Estávamos em 1972, já cheirava a Abril, mas ainda faltava, era provavelmente Janeiro. Camuflado no escuro da noite, de trincha e lata de tinta vermelha na mão, alguém escreveu por entre sombras de candeeiros foscos :
amo-te
Apenas isso, simples... deliciosamente simples, na pedra mármore da parede do Nº12 de um prédio da cidade.
No bairro nunca se soube quem tinha sido o autor de tal vandalismo, ou para quem, nem os rumores coscuvilheiros arranjaram um culpado. O senhorio não vivia perto, só viu tal obra passado alguns meses, e pouco se importou, tinha mais interesse em exigir a renda atrasada ao 2º Esq.

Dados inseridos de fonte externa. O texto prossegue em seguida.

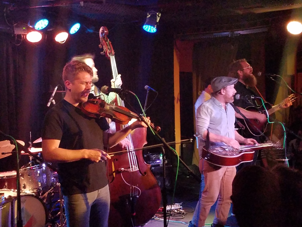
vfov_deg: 53.1
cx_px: 151
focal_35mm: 26
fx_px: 227
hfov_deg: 67.3
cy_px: 114
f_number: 1.7
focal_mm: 4.2
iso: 640
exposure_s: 1/10
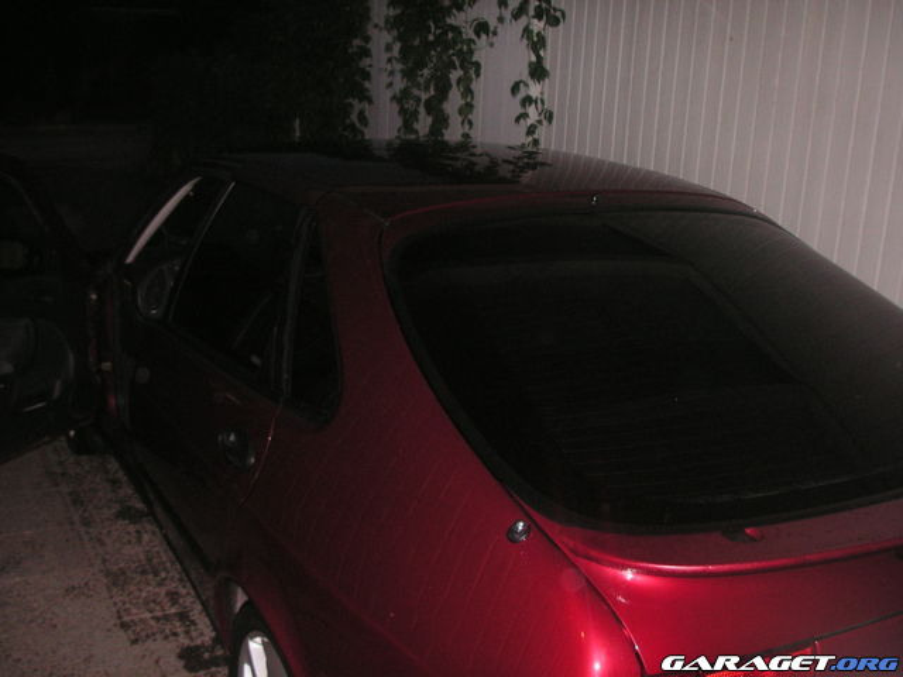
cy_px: 338
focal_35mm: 38
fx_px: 991
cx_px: 452
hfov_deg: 49.0
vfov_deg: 37.7
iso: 160
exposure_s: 1/45
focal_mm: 6.3
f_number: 3.3
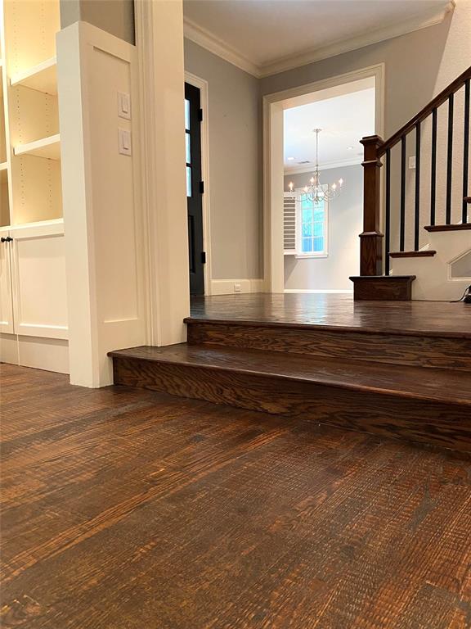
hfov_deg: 53.1
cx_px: 236
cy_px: 314
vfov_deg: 67.3
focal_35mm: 26
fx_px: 472
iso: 500
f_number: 1.8
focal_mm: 4.25
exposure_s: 1/30
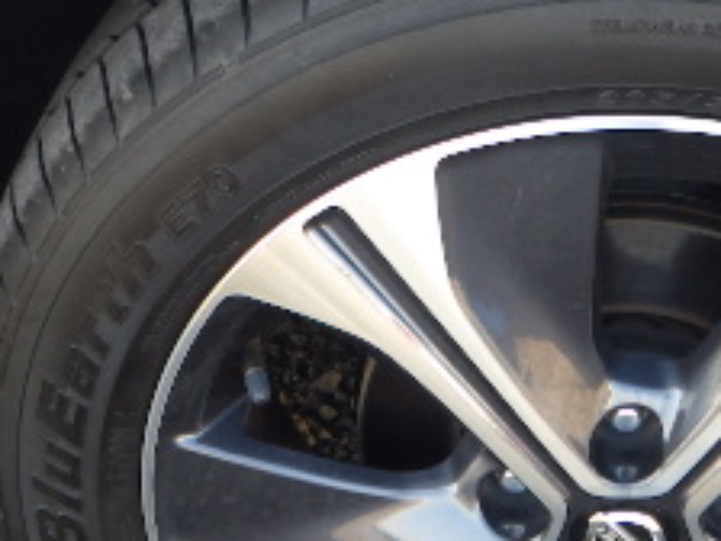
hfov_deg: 24.0
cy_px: 306
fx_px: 1666
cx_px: 599
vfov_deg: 18.4
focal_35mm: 80
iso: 125
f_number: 3.5
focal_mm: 5
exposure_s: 1/80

O arrendatário desse rés-do-chão também não deu uso ao esfregão, pensou ele que com o tempo se apagaria...
Enganou-se, ou quis enganar-se - por preguiça - e o manifesto de amor desconhecido, feito em pouco mais de 2 minutos ali se manteve, aguentando-se ao sabor dos anos, do sol e da chuva, aos muitos cartazes sobrepostos e das muitas costas refasteladas contra ela em 2 dedos de conversa - ignorando a sua presença. Nem as obras do prédio e uma pintura atabalhoada já no Sec. XXI a fizeram desaparecer.
Que significado terá tido aquela mensagem, aquele gesto ? E na vida de quem ? Terá alguma vez sido lida pela pessoa a quem se dirigia ? E será que o amor ali apregoado ainda hoje perdura, ou terá perecido mais cedo que as palavras ? É nessa indefinição, nesse mistério que se encontra a sua beleza…
O vermelho sangue empalidou-se, está agora completamente absorvido pelo espaço, apenas visível aos olhos de quem quer ver, e só quem consegue ver consegue sentir, e só quem sente, sabe o quanto vale um simples e genuíno gesto de amor... mesmo que seja vândalo…
De
mímica a 18 de Dezembro de 2008 às 20:22
Gostei muito do texto. Às vezes diz-se mais através de uma única palavra, do que com discursos e discursos cheios de nada. Feliz Natal e um próspero Ano Novo!
Passei por aqui para ver o blogue e gostei imenso dos textos, cheios de qualidade e bom-gosto. Tudo se vê com agrado e prazer. Boa semana com tudo de bom.
De Sindarin a 18 de Dezembro de 2008 às 21:56
Espectacular. Simplesmente perfeito.
Óptimo texto que dá que pensar. Muito bem escrito e por isso gostei.
Cumprimentos e feliz Natal,
Carlos Alberto Borges
Excelente texto, parabéns....
Bom natal
Jorge
Olá, recebi um convite e vim ver, apreciei a escrita e a temática. O sentido aqui da palavra amor. Intenso...
Um abraço
Caro Mranger...
Tiveste a coragem de escrever e publicar ..
Eu consigo escrever...mas não consigo publicar.
subscrevi um blog..nunca consegui começar.
Obrigado por mostrares aquilo que ainda não consegui...
força...
De
Mr Anger a 21 de Dezembro de 2008 às 22:52
Caro Aldir,
Tecnicamente já fez o mais difícil, agora falta o principal, publicar, e satisfazer a sua vontade.
Não se preocupe com o resto, seja feliz.
Boas festas
Mr Anger
De Anónimo a 18 de Dezembro de 2008 às 23:47
Primeiro pensei que o blog se lia M Ranger e deduzi ir encontrar um espaço bélico, ou de recordações militares. Mas, aprofundei o tempo de leitura e, parabéns, porque encontrei um lugar de repouso, com uma escrita que nos deixa agarrados. talvez como aquela velha tinta, que a parede se esforça for não deixar apagar. Quando se sente é difícil partir.
Anger, não sei quem é, mas é, certamente, um Mr (monsieur) em escrita.
e chamam lhe com cada coisa...ao amor....
gostei
brilhante
De
filipe a 19 de Dezembro de 2008 às 08:38
OLá.Obrigado pelo convite, Quanto a este post, que está muito bom por sinal, só um pequeno comentário, O pintor da palavra simplesmente pintou a razão da sua existência. Abraços.